Nei mesi precedenti gli operatori della società partecipata si erano dovuti fermare di fronte a quella discarica perché l’azienda non ha l’abilitazione per rimuovere la sostanza pericolosa, il cui trattamento richiede prove di laboratorio, accertamenti e verifiche tecniche, oltre che autorizzazioni speciali. Il costo complessivo dell’intervento sarà di 94.217,68 euro, iva inclusa. Poco più di ottocento euro a tonnellata. «Non ci si è mai posti il problema dell’abilitazione della Rap a rimuovere questo genere di rifiuto - dice Antonino Randazzo, consigliere comunale M5s - il Comune ha sempre agito in maniera diversa, affidando la bonifica a ditte private.
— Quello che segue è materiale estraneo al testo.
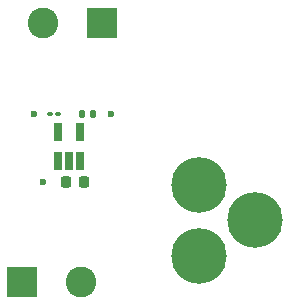
<source format=gts>
%TF.GenerationSoftware,KiCad,Pcbnew,8.0.4*%
%TF.CreationDate,2024-11-20T20:48:09-05:00*%
%TF.ProjectId,voltage_regulator_3V3_ap2210,766f6c74-6167-4655-9f72-6567756c6174,rev?*%
%TF.SameCoordinates,Original*%
%TF.FileFunction,Soldermask,Top*%
%TF.FilePolarity,Negative*%
%FSLAX46Y46*%
G04 Gerber Fmt 4.6, Leading zero omitted, Abs format (unit mm)*
G04 Created by KiCad (PCBNEW 8.0.4) date 2024-11-20 20:48:09*
%MOMM*%
%LPD*%
G01*
G04 APERTURE LIST*
G04 Aperture macros list*
%AMRoundRect*
0 Rectangle with rounded corners*
0 $1 Rounding radius*
0 $2 $3 $4 $5 $6 $7 $8 $9 X,Y pos of 4 corners*
0 Add a 4 corners polygon primitive as box body*
4,1,4,$2,$3,$4,$5,$6,$7,$8,$9,$2,$3,0*
0 Add four circle primitives for the rounded corners*
1,1,$1+$1,$2,$3*
1,1,$1+$1,$4,$5*
1,1,$1+$1,$6,$7*
1,1,$1+$1,$8,$9*
0 Add four rect primitives between the rounded corners*
20,1,$1+$1,$2,$3,$4,$5,0*
20,1,$1+$1,$4,$5,$6,$7,0*
20,1,$1+$1,$6,$7,$8,$9,0*
20,1,$1+$1,$8,$9,$2,$3,0*%
G04 Aperture macros list end*
%ADD10R,2.600000X2.600000*%
%ADD11C,2.600000*%
%ADD12C,4.704000*%
%ADD13RoundRect,0.102000X-0.275000X-0.650000X0.275000X-0.650000X0.275000X0.650000X-0.275000X0.650000X0*%
%ADD14RoundRect,0.100000X0.130000X0.100000X-0.130000X0.100000X-0.130000X-0.100000X0.130000X-0.100000X0*%
%ADD15RoundRect,0.140000X-0.140000X-0.170000X0.140000X-0.170000X0.140000X0.170000X-0.140000X0.170000X0*%
%ADD16RoundRect,0.225000X0.225000X0.250000X-0.225000X0.250000X-0.225000X-0.250000X0.225000X-0.250000X0*%
%ADD17C,0.600000*%
G04 APERTURE END LIST*
D10*
%TO.C,J3*%
X104000000Y-46250000D03*
D11*
X99000000Y-46250000D03*
%TD*%
D12*
%TO.C,J2*%
X112250000Y-60000000D03*
X112250000Y-66000000D03*
X116950000Y-63000000D03*
%TD*%
D13*
%TO.C,U1*%
X100275000Y-58000000D03*
X101225000Y-58000000D03*
X102175000Y-58000000D03*
X102175000Y-55500000D03*
X100275000Y-55500000D03*
%TD*%
D10*
%TO.C,J1*%
X97250000Y-68250000D03*
D11*
X102250000Y-68250000D03*
%TD*%
D14*
%TO.C,C2*%
X100250000Y-54000000D03*
X99610000Y-54000000D03*
%TD*%
D15*
%TO.C,C3*%
X102270000Y-54000000D03*
X103230000Y-54000000D03*
%TD*%
D16*
%TO.C,C1*%
X102500000Y-59750000D03*
X100950000Y-59750000D03*
%TD*%
D17*
X98250000Y-54000000D03*
X99000000Y-59750000D03*
X104750000Y-54000000D03*
M02*

</source>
Il fatto è che anche con una piccola quantità di amianto, un cumulo di rifiuti diventa tutto contaminato e deve essere trattato come rifiuto speciale pericoloso».
Adesso toccherà all’area Finanze e Bilancio emettere l’ordine di fornitura del servizio, «poi l’azienda dovrà fare un piano sanitario con l’Asp - spiega Randazzo - quindi all’inizio effettivo dei lavori potrebbe passare qualche settimana o qualche mese».
Nell’area dove sorge la discarica in futuro dovrebbe sorgere un campo sportivo intitolato a Schillaci con accesso gratuito alle attività sportive, aperto ai bimbi e ai ragazzi del Cep, ma la presenza della discarica ne impedisce la realizzazione. Per provare a fermare l’abbandono di rifiuti, gli operai del Coime avevano sistemato delle barriere in cemento intorno all’area, dopo che l’ennesimo rogo, per fortuna di lieve entità, aveva danneggiato il murale dedicato a Totò Schillaci, rovinando la “T” della scritta “Totò” a poche settimane dall’inaugurazione dell’opera firmata da Igor Scalisi Palminteri.